Apparently, they thought bailout was bombing.

So they switched to rescue.

In the middle of the darkest financial disaster since the Great Depression, Washington this week went hunting for a dictionary.

Rather than attempt to explain to their constituents exactly what led to this mess and why they feared financial apocalypse if nothing was done, the people we elected to navigate this nation through dire times like these huddled in search of a more palatable name than the one originally pinned on this problem: bailout.

Rescue plan was the pick.

Sailors shipwrecked at sea are rescued. Children trapped in a burning building are rescued. Cats caught in trees are rescued. The word rescue suggests the people in need of aid landed in the predicament through no fault of their own.

That definitely is not what happened here.

The wrecking of the Wall Street investment banking industry and mangling of the Main Street mortgage industry were no accidents. The people who ran and regulated those industries piloted them upon the rocks. They lit the match.

So what's next for our wordsmiths in Washington? If a bailout can be called a rescue plan, why not refer to the poor as asset free? Or instead of unemployed Americans being called jobless, would it not be kinder and gentler to call them leisurefilled?

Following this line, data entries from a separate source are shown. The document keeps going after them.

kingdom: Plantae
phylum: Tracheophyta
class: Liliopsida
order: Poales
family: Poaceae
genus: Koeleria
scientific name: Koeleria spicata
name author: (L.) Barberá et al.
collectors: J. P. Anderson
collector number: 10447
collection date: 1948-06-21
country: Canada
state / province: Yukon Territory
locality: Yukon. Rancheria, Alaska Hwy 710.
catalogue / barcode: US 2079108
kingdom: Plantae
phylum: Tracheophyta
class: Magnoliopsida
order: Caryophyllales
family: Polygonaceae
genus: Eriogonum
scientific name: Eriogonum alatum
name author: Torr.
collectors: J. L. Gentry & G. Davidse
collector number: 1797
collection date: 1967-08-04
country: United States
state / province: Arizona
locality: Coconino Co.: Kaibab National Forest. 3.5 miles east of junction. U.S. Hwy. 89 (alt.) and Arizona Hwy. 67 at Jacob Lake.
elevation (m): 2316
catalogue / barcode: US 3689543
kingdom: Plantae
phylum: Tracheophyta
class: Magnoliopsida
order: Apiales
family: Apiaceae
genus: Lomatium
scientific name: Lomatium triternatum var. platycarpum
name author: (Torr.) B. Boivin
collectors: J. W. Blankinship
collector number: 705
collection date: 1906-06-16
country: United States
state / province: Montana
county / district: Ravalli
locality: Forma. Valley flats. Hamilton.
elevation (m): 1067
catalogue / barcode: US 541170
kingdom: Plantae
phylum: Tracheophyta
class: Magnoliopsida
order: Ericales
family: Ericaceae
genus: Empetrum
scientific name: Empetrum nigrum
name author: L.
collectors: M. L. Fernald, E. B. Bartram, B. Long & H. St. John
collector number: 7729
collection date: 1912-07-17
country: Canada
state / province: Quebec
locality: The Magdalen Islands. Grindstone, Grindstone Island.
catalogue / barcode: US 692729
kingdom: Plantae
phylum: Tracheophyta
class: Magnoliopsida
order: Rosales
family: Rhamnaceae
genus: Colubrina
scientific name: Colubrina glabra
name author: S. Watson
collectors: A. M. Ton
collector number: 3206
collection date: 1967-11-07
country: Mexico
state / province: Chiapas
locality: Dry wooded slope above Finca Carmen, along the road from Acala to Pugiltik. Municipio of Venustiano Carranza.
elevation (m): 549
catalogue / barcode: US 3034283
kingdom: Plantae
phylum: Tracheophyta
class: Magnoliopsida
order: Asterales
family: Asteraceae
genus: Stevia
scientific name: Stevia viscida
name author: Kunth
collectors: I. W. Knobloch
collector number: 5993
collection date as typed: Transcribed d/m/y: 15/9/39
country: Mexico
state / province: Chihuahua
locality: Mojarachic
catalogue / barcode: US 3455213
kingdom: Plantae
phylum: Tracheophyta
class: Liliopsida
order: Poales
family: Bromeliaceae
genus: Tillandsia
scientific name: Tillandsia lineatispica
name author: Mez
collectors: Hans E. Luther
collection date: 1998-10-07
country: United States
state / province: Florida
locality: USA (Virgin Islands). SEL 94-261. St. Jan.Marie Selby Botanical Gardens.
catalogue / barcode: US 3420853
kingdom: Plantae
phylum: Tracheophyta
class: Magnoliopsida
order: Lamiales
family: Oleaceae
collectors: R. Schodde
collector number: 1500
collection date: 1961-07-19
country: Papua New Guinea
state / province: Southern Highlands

Here's an even better idea. Call the minimum wage the maximum wage. The minimum wage is the least that workers in America can be paid legally. Who wants to make minimum wage? Nobody. So simply refer to it as the maximum wage and think of it as the most that employers in the nation are required by law to pay their employees.

Bingo.

But why stop there? Forthwith, the U.S. Environmental Protection Agency should refer to smog as clouds.

Clouds are in the sky. Smog is in the sky. Clouds are grey. Smog is grey. Clouds make it tough to get a suntan. Ditto for smog. Frankly, what's the difference?

Imagine all the problems we can eliminate with nothing more than the stroke of a pen.

Children who quit high school before they graduate are not dropouts. On the contrary, they are dropins to the American work force.

Illegal immigrants are unannounced visitors.

Shipping jobs overseas is economic diplomacy.

Runaway health care costs are advances in medicine.

Unlawful spying is safeguarding democracy.

The media is not biased. It is sympathetic.

The Chicago Cubs do not lose every year. They defer victory.

Nothing is too far-fetched or beyond belief in this clever game of hide the truth, of Real or No Real. The possibilities are endless.

After all, if torture can be called enhanced interrogation techniques and if mistakenly killing innocent civilians can be called collateral damage and if bailouts can be called rescue plans without so much as a blink of an eye or a blush from the people thumbing through the dictionary, it is that preposterous to think we someday might be referring to war as peace and hate as love.